Fernando Botero, the famous Colombian painter and sculptor, has died at 91

“My colors are those of Latin American still life. My characters are those of the Latin American middle class, whores, soldiers…”, Fernando Botero confided to Le Monde in 1985. The Colombian painter and sculptor, who became famous precisely for his characters with voluptuous shapes, is dead, announced Friday September 15 Colombian President Gustavo Petro.

“Fernando Botero, the painter of our traditions and our faults, the painter of our virtues, is dead,” he declared on the X network (formerly Twitter), without specifying the place or date of death. “The painter of our violence and our peace. Of the dove rejected a thousand times and placed a thousand times on its throne,” added President Petro, in reference to one of the artist’s emblematic animals.

Influence of pre-Columbian art

Fernando Botero was born in Medellin in 1932. Francophile, elevated to the rank of officer of the Legion of Honor in 2002 at the French Embassy in Bogota, he is considered one of the greatest Latin American artists of the 20th century. century.

The son of a sales representative, he was introduced to art very early. At the age of 15, he was already selling his bullfighting drawings at the gates of the Bogota bullring. “When I started, it was an exotic profession in Colombia, which was not well regarded and offered no future. When I told my family that I was going to dedicate myself to painting, they replied: ‘Okay, but we can’t help you,'” said the most highly rated Colombian artist in the world. .

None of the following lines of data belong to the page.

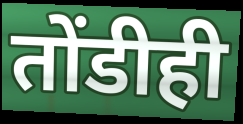
तोंडीही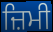
ਜ਼ਿਮੀ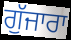
ਗੁੱਜਾਰਾ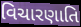
વિચારણાતિ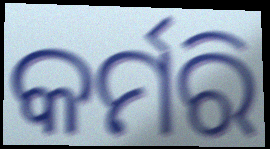
କର୍ମରି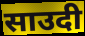
साउदी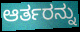
ಆರ್ತರನ್ನು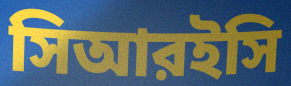
সিআরইসি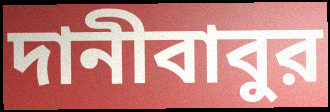
দানীবাবুর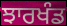
ਝਾਰਖੰਡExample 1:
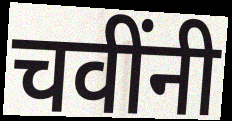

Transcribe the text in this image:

चवींनी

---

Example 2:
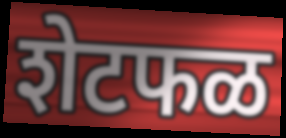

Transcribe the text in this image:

शेटफळ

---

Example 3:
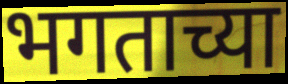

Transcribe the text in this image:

भगताच्या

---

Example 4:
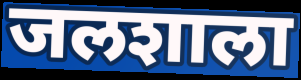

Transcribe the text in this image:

जलशाला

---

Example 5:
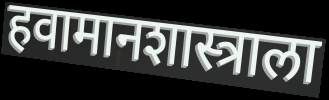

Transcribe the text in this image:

हवामानशास्त्राला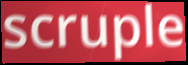
scrupleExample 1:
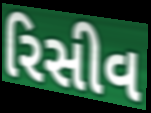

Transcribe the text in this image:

રિસીવ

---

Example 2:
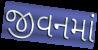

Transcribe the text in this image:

જીવનમાં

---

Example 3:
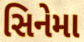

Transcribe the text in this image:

સિનેમા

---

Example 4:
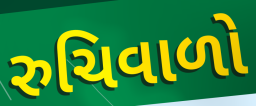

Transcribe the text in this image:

રુચિવાળો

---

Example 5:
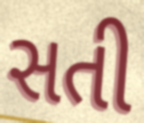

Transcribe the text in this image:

સતી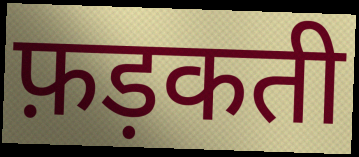
फ़ड़कती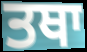
ਤਥਾ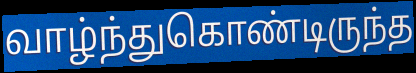
வாழ்ந்துகொண்டிருந்த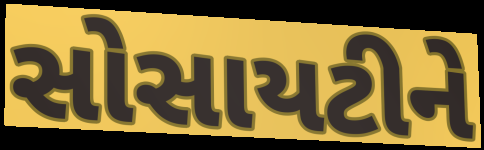
સોસાયટીને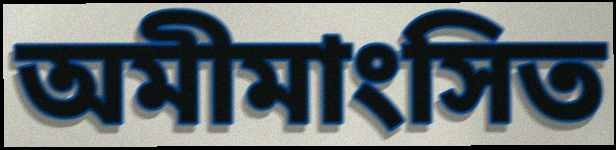
অমীমাংসিতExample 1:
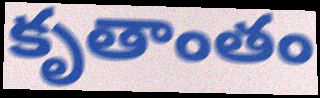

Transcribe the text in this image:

కృతాంతం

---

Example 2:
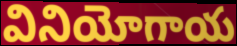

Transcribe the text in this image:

వినియోగాయ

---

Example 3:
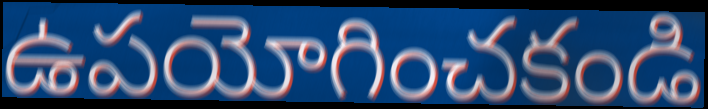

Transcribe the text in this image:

ఉపయోగించకండి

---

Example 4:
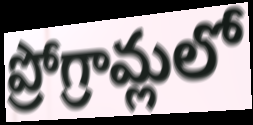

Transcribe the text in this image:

ప్రోగ్రామ్లలో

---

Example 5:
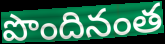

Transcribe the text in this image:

పొందినంత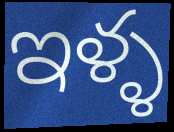
ఇళ్ళ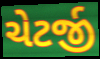
ચેટર્જી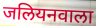
जलियनवालाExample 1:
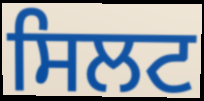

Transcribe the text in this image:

ਸਿਲਟ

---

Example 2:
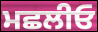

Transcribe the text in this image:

After a first individual exhibition in Bogota in the 1950s, he left for Europe, staying in Spain, France and Italy where he discovered classical art. His work is also influenced by pre-Columbian art and the frescoes of Mexico, where he later settled.

His career took off in the 1970s when he met the director of the German Museum in New York, Dietrich Malov, with whom he organized several successful exhibitions. “Totally unknown, without even a contract with a gallery in New York, I then began to be contacted by the greatest art dealers in the world,” he said.

Extraordinary dimensions and “defender of volume”

The extraordinary dimensions of his art, which would become his trademark, were revealed in 1957 in the painting “Still Life with Mandolin”. He then painted the central sound hole (opening) of the mandolin too small, in comparison with the size of the instrument. Thus, he explained, “between the small detail and the generosity of the exterior layout, a new dimension appears, more volumetric, more monumental, more extravagant.”

For the artist, the term “fat” did not suit his characters. A lover of the Italian Renaissance, he called himself a “defender of volume” in modern art. His sculpture, also marked by gigantism, occupied a very important place in his career, developed mainly in Pietrasanta, in Italy. For years he shared his life between this corner of Tuscany, New York, Medellin and Monaco where he continued to create.

The artist, who said he never knew what he was going to paint the next day, was inspired by the beauty, but also the torments of his country, marked by modern art. His sculpture, also marked by gigantism, occupied a very important place in his career, developed mainly in Pietrasanta, in Italy.

In 1995, a bomb placed at the foot of his sculpture “The Bird” killed 27 people in Medellin. Five years later, he donated a replica called “The Bird of Peace”. His work depicts guerrillas, earthquakes, brothels. He also painted a series on the prisoners of the American penitentiary at Abu Ghraib, in Iraq.

The artist was also a major patron, with donations estimated at more than $200 million. He gave many of his works to the museums of Medellin and Bogota, and dozens of paintings from his private collection, including Picasso, Monet, Renoir, Miro…

For his 90th birthday, his hometown dedicated an exhibition to him to say “thank you”. His works can also be seen outdoors in many cities around the world, with the artist believing that exhibitions in public spaces are a “revolutionary rapprochement” of art with the public.

Married three times, the last to the Greek sculptor Sophia Vari, the “maestro” suffered the death of one of his children, at the age of four, in a car accident.

His work, of more than 3,000 paintings and 300 sculptures, demonstrates his insatiable appetite to create. The very idea of ??abandoning the brushes “terrorists me more than death,” he said.